=== Data excerpts ===

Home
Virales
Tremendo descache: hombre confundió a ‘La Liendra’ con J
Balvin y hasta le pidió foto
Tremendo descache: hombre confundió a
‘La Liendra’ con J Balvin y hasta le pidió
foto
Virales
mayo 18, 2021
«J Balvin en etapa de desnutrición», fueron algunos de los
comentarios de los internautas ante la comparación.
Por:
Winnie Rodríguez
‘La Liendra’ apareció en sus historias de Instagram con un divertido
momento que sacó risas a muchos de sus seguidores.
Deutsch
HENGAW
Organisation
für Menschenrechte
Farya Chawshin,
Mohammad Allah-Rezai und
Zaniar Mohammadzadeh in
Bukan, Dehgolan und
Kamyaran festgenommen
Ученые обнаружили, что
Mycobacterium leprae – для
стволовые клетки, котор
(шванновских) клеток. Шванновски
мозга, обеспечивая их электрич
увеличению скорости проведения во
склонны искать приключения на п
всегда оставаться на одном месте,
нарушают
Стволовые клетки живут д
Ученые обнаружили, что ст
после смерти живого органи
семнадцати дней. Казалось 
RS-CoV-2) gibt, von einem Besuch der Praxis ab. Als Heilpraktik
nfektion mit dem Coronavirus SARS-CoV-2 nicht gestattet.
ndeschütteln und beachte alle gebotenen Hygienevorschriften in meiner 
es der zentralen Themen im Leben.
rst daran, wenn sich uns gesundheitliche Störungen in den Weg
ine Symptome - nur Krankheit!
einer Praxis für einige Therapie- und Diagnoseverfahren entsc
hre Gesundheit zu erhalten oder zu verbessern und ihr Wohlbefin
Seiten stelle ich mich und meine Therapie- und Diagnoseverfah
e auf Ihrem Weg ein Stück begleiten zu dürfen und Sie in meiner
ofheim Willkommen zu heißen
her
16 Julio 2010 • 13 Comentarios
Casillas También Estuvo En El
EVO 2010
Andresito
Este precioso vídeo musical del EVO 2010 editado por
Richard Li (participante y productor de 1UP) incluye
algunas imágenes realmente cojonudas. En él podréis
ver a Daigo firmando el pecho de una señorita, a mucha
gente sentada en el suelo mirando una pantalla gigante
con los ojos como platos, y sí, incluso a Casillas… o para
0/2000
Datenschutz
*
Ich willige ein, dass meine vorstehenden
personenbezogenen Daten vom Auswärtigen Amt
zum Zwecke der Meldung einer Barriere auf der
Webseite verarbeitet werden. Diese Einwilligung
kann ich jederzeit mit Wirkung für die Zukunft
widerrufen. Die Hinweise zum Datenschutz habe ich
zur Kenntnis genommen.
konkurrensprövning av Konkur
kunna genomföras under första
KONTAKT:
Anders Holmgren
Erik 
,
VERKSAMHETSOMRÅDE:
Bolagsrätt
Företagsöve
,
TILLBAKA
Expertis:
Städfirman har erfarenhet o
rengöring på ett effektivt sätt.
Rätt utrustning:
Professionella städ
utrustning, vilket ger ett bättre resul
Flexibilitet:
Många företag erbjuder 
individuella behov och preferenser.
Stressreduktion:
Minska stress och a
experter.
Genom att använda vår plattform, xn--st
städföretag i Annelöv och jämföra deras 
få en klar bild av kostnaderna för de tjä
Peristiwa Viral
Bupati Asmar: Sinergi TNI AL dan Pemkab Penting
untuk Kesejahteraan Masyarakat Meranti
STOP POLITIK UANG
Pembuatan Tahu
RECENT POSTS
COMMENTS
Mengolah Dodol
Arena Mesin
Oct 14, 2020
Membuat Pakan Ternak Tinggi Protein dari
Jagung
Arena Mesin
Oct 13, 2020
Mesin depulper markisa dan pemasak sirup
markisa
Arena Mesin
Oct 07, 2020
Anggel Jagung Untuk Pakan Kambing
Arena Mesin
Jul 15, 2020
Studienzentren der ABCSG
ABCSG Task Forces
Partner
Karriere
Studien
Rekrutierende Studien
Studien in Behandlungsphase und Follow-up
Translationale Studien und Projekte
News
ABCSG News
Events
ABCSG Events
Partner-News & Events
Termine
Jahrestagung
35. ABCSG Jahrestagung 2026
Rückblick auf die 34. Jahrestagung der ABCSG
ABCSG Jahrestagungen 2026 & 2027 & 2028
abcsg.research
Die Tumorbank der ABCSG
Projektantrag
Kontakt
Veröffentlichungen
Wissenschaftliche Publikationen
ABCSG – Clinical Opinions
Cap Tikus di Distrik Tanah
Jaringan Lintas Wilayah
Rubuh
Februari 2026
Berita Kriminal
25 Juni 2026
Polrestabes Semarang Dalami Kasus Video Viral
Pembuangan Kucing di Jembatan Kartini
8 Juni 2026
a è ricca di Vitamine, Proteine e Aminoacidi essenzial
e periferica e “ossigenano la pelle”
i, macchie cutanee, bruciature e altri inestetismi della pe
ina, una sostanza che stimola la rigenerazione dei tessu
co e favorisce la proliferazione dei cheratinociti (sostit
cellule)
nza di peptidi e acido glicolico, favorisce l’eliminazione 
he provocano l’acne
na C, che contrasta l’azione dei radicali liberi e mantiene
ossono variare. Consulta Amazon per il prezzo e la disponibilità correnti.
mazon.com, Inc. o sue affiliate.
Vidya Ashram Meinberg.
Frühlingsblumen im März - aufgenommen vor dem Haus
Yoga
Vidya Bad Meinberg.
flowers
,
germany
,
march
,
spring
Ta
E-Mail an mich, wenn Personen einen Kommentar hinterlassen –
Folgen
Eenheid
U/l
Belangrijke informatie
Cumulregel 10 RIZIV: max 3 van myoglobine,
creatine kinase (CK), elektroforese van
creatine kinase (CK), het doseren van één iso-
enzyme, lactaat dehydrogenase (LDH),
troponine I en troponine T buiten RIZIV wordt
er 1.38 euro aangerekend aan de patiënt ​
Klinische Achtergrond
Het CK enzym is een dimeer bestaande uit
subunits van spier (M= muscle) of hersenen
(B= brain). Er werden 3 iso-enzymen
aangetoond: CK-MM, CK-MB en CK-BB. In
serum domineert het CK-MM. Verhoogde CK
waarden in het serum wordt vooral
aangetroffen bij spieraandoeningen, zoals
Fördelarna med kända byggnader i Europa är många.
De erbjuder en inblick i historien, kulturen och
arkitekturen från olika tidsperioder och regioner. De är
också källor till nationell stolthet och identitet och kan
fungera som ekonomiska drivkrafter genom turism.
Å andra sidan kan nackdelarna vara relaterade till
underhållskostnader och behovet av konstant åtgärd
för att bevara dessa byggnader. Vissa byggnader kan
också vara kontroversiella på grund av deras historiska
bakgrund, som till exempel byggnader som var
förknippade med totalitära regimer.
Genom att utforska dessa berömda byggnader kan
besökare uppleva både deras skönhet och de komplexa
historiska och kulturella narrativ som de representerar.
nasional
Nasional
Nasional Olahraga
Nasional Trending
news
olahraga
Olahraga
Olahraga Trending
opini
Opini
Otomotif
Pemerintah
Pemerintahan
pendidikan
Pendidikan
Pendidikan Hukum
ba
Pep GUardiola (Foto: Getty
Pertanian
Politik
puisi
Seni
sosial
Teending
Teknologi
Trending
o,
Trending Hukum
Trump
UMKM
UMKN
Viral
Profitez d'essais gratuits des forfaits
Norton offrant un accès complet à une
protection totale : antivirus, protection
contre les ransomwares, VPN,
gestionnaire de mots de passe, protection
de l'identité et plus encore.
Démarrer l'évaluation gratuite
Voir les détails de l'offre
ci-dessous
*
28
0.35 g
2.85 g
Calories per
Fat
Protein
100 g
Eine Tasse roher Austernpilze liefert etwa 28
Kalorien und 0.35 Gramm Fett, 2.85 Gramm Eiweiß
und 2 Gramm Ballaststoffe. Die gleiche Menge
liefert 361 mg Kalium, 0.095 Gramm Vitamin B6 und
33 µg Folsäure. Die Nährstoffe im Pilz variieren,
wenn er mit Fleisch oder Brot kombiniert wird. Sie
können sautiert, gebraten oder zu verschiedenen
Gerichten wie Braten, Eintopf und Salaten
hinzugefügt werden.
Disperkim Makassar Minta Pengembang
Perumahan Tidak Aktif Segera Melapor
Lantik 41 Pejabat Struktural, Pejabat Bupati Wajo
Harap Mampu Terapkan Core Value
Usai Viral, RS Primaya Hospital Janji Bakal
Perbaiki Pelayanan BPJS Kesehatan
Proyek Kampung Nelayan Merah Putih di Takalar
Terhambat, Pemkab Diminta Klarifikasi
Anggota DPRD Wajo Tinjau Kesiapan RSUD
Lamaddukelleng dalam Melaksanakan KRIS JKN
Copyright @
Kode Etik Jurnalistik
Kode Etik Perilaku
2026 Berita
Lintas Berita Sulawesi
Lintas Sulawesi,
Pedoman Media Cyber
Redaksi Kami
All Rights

=== Problem to solve ===
With the line holding "arkitekturen från olika" as the first and the line holding "Genom att utforska" as the last, set down that range of the entries above exactly, and nothing else.

=== Result of this exercise ===
arkitekturen från olika tidsperioder och regioner. De är
också källor till nationell stolthet och identitet och kan
fungera som ekonomiska drivkrafter genom turism.
Å andra sidan kan nackdelarna vara relaterade till
underhållskostnader och behovet av konstant åtgärd
för att bevara dessa byggnader. Vissa byggnader kan
också vara kontroversiella på grund av deras historiska
bakgrund, som till exempel byggnader som var
förknippade med totalitära regimer.
Genom att utforska dessa berömda byggnader kan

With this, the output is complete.